● **What is needed**: When you reach the line with "C. PUBLIC PARTICIPATION" in the listing below, transcribe it and each line after it up to and including the line with "PART II. LOCAL", exactly and with nothing else.

[[ Data to examine open ]]

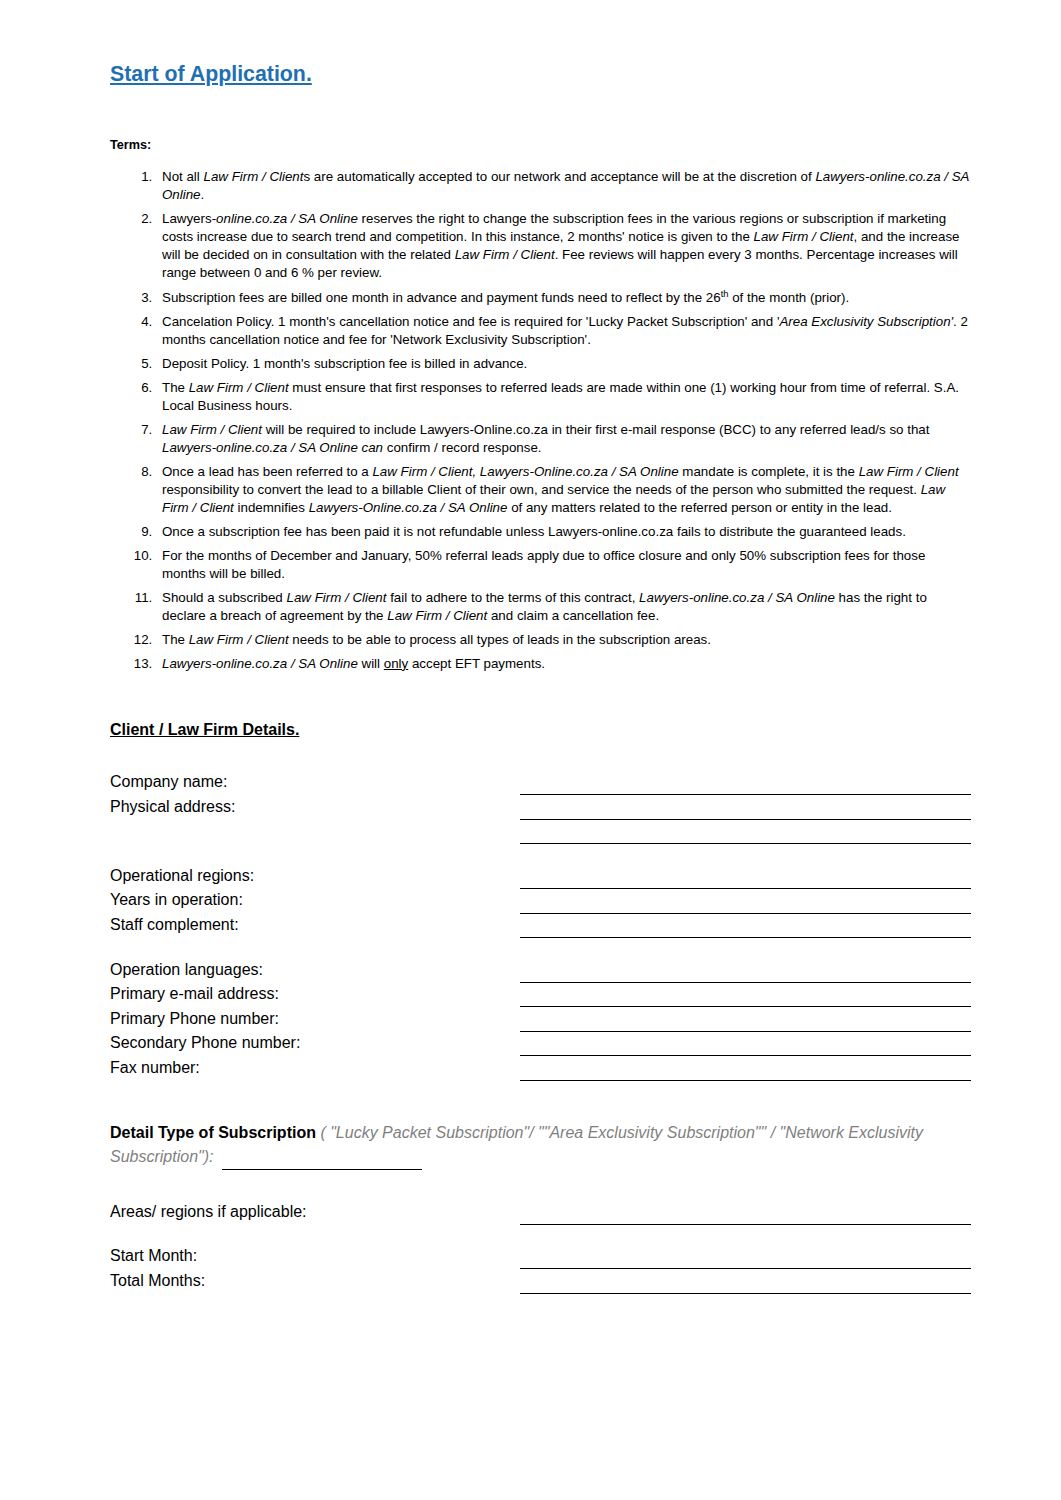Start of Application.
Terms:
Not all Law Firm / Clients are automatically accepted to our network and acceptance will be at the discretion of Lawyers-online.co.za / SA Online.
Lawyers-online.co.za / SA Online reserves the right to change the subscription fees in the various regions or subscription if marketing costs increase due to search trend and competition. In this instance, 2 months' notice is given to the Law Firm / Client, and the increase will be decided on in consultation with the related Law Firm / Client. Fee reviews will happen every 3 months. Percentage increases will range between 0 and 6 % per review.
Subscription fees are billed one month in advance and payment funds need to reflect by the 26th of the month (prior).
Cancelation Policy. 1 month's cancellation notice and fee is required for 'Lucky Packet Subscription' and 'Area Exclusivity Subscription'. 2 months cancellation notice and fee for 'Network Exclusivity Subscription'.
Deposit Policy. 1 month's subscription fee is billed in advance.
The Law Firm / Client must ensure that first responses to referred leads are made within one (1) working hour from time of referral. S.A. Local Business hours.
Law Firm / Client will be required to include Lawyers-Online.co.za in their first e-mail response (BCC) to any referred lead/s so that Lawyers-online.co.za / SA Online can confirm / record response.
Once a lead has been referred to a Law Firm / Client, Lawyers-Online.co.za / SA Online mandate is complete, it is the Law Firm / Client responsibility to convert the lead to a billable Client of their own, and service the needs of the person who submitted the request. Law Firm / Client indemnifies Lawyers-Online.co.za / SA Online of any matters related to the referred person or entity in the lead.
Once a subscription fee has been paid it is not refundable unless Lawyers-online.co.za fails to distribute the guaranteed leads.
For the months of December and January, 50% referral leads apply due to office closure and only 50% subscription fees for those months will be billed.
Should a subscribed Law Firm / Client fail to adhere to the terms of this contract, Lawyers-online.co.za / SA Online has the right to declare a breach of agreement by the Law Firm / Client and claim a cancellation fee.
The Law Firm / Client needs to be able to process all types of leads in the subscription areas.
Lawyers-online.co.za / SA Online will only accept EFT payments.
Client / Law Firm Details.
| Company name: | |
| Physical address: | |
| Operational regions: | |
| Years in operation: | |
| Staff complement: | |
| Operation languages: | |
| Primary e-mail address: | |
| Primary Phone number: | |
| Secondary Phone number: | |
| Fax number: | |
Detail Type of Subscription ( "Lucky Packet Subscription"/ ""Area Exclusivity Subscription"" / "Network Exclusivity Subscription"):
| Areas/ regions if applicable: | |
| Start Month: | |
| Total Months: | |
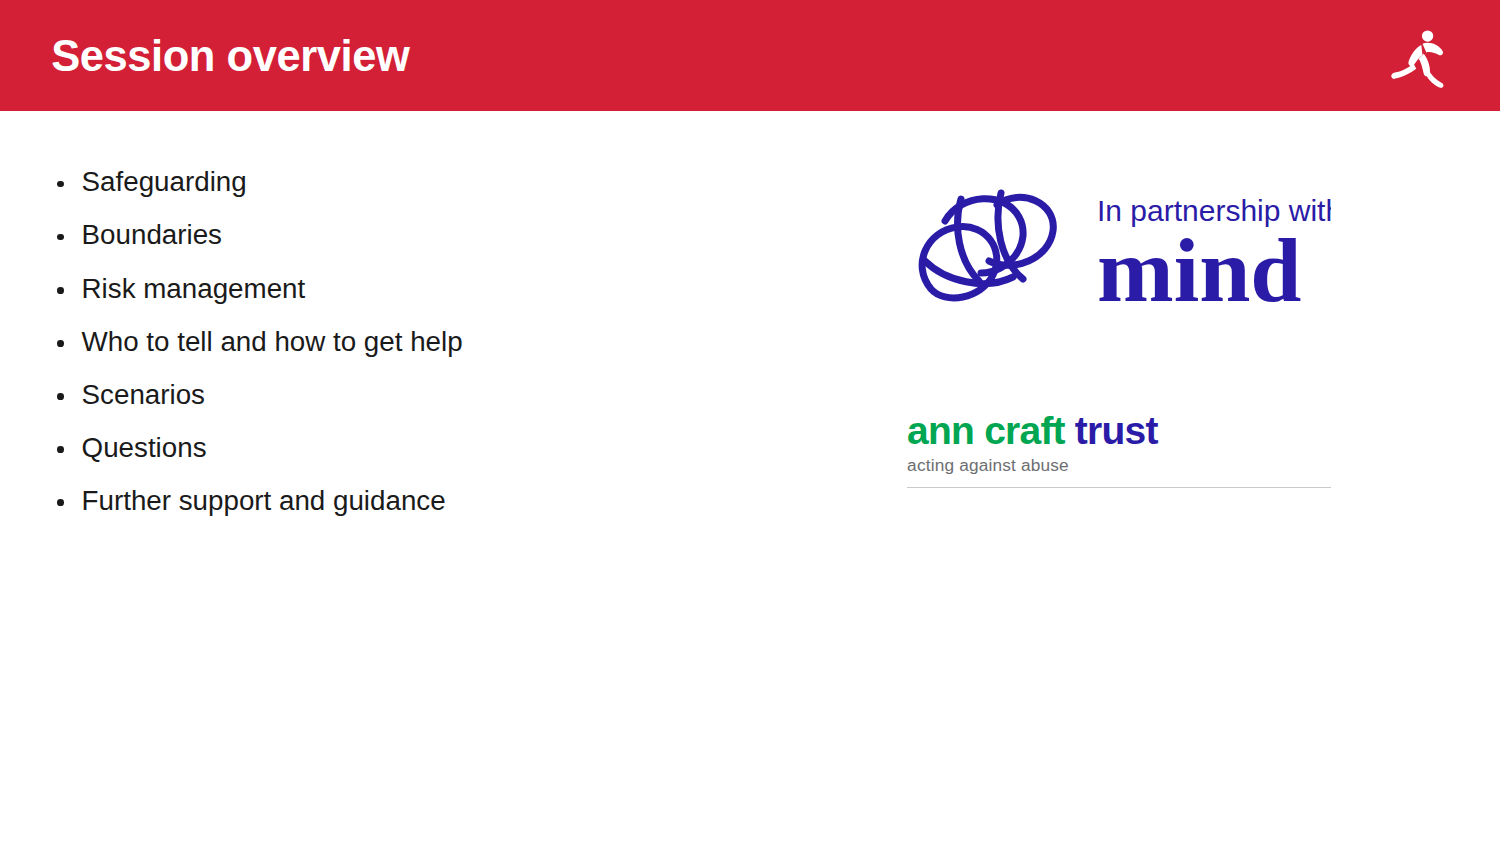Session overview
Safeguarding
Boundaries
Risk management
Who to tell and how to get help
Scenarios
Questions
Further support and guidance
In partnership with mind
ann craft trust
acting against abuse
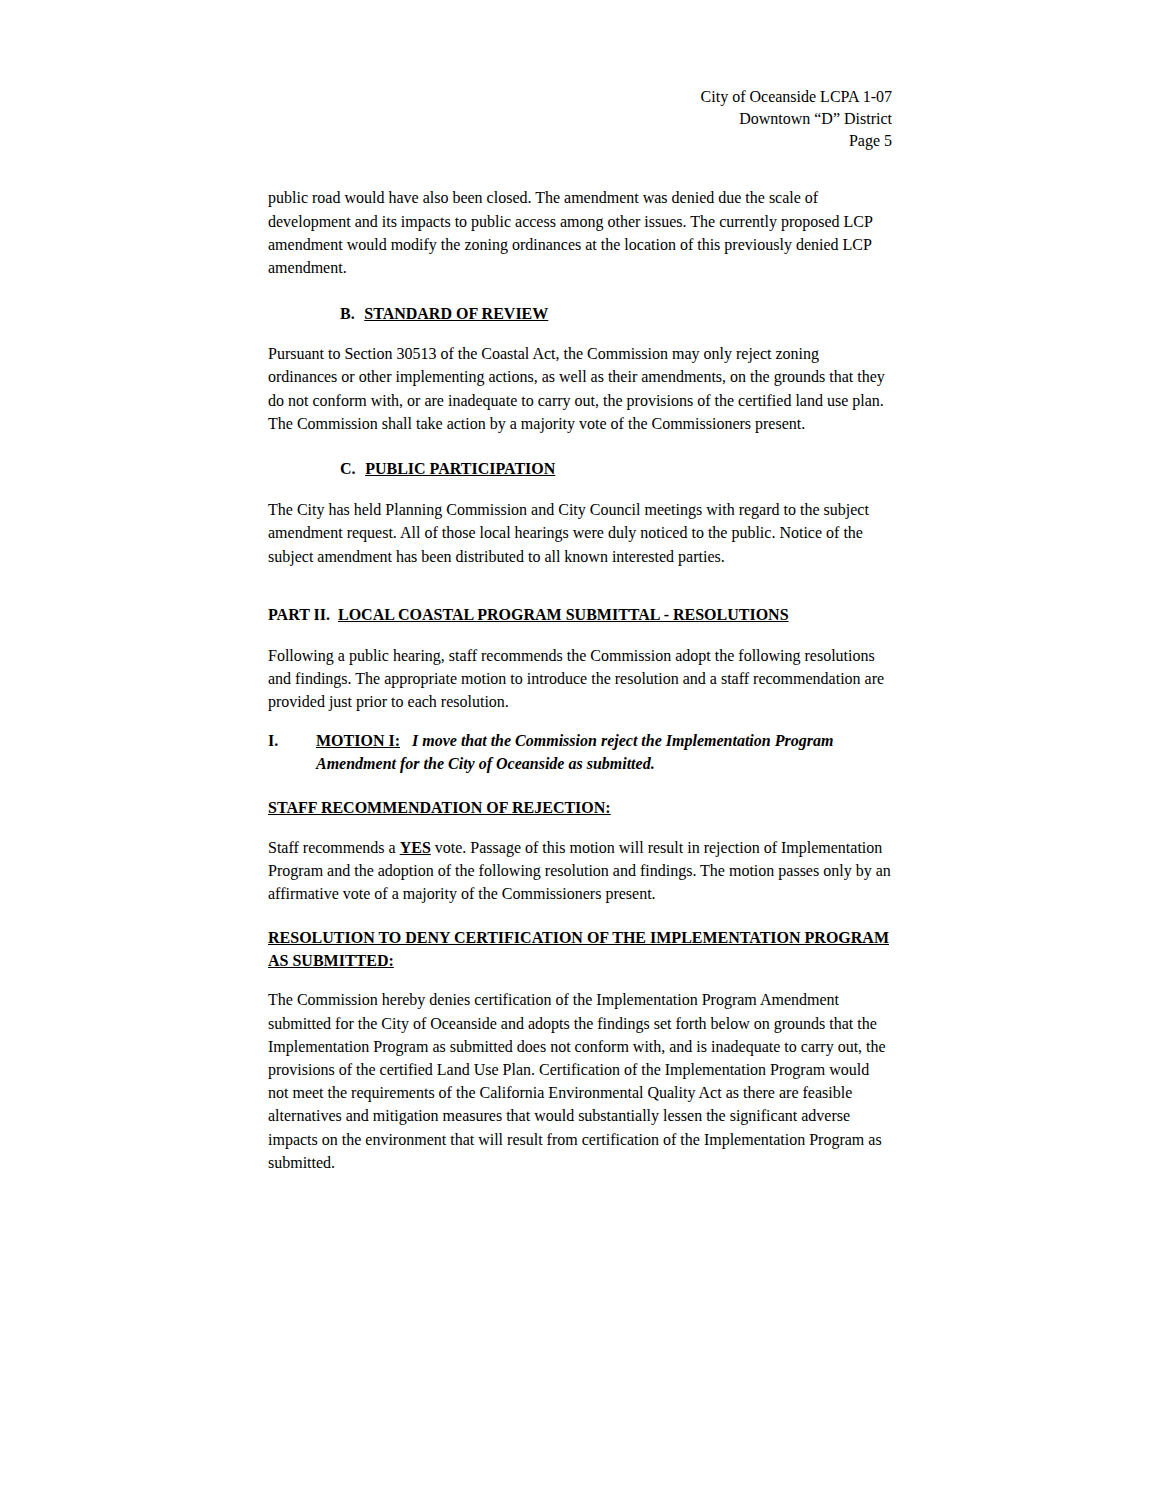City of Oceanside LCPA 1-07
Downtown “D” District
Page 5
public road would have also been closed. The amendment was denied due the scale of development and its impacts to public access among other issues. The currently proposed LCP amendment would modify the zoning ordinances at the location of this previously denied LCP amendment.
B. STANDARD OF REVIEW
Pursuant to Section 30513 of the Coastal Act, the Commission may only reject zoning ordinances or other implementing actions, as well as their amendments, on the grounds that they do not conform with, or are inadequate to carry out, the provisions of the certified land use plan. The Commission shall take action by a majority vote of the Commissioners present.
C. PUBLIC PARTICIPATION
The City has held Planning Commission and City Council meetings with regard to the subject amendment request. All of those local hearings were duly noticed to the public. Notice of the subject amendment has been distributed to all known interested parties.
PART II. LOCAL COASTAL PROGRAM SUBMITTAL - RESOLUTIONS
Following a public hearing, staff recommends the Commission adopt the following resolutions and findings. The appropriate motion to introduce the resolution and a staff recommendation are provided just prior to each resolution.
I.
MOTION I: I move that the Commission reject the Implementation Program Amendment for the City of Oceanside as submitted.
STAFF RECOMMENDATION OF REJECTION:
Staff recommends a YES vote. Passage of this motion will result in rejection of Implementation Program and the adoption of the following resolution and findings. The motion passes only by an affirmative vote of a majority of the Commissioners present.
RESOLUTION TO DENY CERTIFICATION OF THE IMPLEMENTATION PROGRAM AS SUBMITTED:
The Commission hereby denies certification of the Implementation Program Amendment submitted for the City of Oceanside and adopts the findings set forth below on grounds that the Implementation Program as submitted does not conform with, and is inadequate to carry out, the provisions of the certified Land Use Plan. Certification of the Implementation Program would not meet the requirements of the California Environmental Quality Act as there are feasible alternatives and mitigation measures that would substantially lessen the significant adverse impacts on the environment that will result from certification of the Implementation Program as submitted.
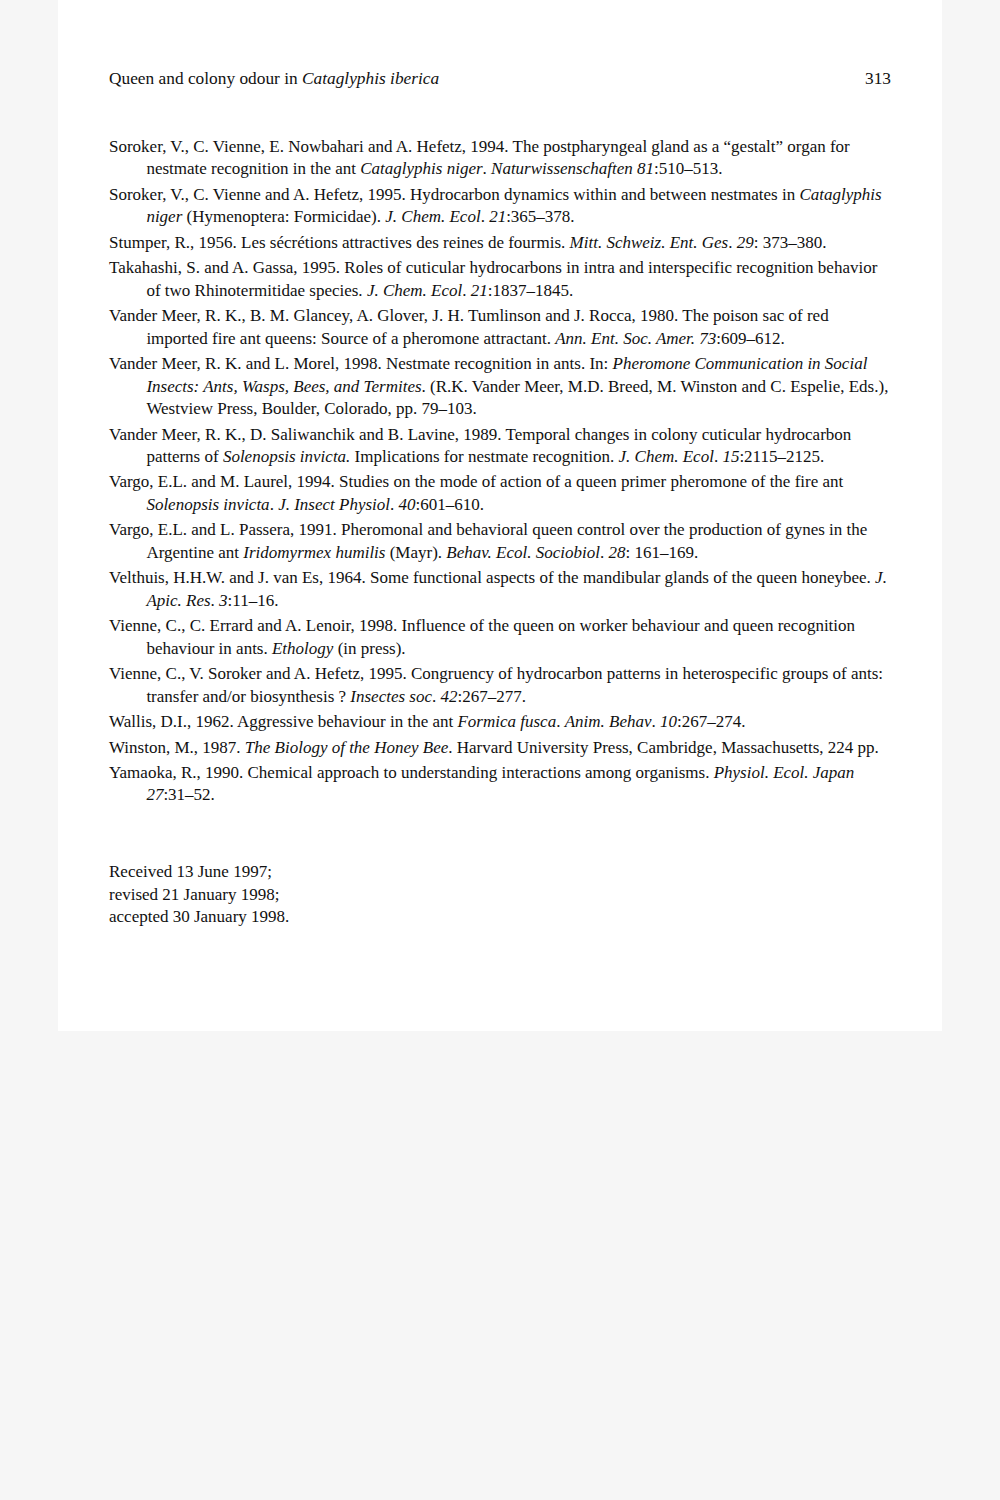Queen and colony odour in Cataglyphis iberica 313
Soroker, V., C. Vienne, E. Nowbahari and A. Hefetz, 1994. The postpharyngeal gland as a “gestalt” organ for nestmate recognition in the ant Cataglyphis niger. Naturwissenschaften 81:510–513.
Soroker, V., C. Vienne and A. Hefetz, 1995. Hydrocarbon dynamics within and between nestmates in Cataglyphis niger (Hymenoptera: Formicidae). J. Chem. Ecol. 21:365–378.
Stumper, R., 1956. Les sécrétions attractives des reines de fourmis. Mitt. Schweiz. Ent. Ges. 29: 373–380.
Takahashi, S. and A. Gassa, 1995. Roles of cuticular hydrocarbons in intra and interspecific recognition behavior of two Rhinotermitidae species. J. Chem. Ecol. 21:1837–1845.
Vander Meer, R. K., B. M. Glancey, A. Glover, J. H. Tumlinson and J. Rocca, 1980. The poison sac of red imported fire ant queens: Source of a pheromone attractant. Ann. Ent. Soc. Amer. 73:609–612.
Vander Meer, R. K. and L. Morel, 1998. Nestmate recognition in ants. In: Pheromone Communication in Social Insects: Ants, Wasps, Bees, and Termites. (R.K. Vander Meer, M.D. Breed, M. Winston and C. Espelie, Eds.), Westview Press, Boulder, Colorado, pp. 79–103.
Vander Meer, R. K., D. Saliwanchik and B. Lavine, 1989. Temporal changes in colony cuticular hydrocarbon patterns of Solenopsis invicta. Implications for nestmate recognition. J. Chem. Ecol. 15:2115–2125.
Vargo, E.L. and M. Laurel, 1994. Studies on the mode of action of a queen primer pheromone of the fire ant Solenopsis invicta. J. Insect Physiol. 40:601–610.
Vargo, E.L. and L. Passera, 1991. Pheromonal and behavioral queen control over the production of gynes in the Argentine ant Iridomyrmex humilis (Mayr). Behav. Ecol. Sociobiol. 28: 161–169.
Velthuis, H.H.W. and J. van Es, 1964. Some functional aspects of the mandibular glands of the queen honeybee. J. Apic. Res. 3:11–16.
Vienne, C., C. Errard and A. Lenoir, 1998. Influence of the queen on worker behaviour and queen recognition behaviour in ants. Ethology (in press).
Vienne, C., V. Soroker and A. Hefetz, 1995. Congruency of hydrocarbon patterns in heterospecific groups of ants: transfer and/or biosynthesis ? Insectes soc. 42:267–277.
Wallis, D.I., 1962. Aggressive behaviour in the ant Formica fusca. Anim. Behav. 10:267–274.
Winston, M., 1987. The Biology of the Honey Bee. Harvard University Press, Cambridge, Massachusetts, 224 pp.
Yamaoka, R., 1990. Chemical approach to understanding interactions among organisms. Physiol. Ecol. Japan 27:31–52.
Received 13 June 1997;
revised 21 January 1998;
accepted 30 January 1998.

[[ Data to examine closed ]]

● **Answer below**:
C. PUBLIC PARTICIPATION
The City has held Planning Commission and City Council meetings with regard to the subject amendment request. All of those local hearings were duly noticed to the public. Notice of the subject amendment has been distributed to all known interested parties.
PART II. LOCAL COASTAL PROGRAM SUBMITTAL - RESOLUTIONS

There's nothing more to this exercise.